Me enredo, disculpen. Sólo pretendía homenajear al escritor norteamericano el día en que hubiese cumplido 100 años. No voy a hacer alabanza de sus letras, tan demoledoras, incautas e incomprendidas a pesar de agasajadas. Sólo quiero decir que hoy, cuando la cabeza me sangra aromas de mujer por una herida con femenina silueta de calvicie, descubro por qué Burroughs nunca se quitaba el sombrero: no quería asustar a los paseantes con su carnicería de sensaciones límite esculpidas a la sombra de la lucidez políticamente correcta. Una vez se quitó el sombrero, en Tánger, y de éste brotó la obra que le haría inmortal: El Almuerzo Desnudo. Es comprensible: cualquier calleja del zoco de Tánger es más abigarrada, bizarra y desmesurada que las ideas del propio Burroughs. Durante unos días la ciudad marroquí le proporcionó cobijo, mayún y cuerpos adolescentes, y él volcó en papel lo que habitaba el tullido mapamundi de fieltro de su sombrero. Simplemente eso: la importancia del sombrero de Burroughs, llevó a un servidor: a escribir Los Cuadernos del Hafa y narrar en sus páginas sus vivencias tangerinas, mientras frecuentaba al matrimonio Bowles y naufragaba en los guateques de orgía y THC de la jet-set; a recuperar la maltrecha figura de Brian Jones, líder primigenio de The Rolling Stones; a explicar los motivos de su misteriosa muerte y, de paso, la de toda una época cultural y creativa; a anudarlo, todo, a las alegrías y pesares de un puñado de marroquíes y algún que otro extranjero...

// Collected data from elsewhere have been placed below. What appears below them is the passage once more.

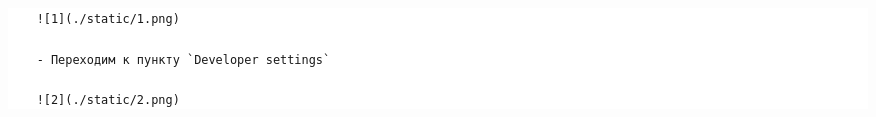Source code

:         ![1](./static/1.png)
        
        - Переходим к пункту `Developer settings`
        
        ![2](./static/2.png)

A Burroughs: feliz cumpleaños y... gracias por todo lo que (sin saberlo) me has regalado. Aunque hoy te envidio la elegancia de ese sombrero que, de ser mío, podría esconderme la herida. Creo que la literatura se organiza mejor bajo un sombrero. Yo, sin sombrero, pierdo las ideas. Las palabras brotan a borbotones escarlata a través de una herida con suturas de alopecia, y quedan irremediablemente desestructuradas en su precipitado huir por las avenidas metropolitanas del viento.
Pablo Cerezal, del blog Postales desde el Hafa.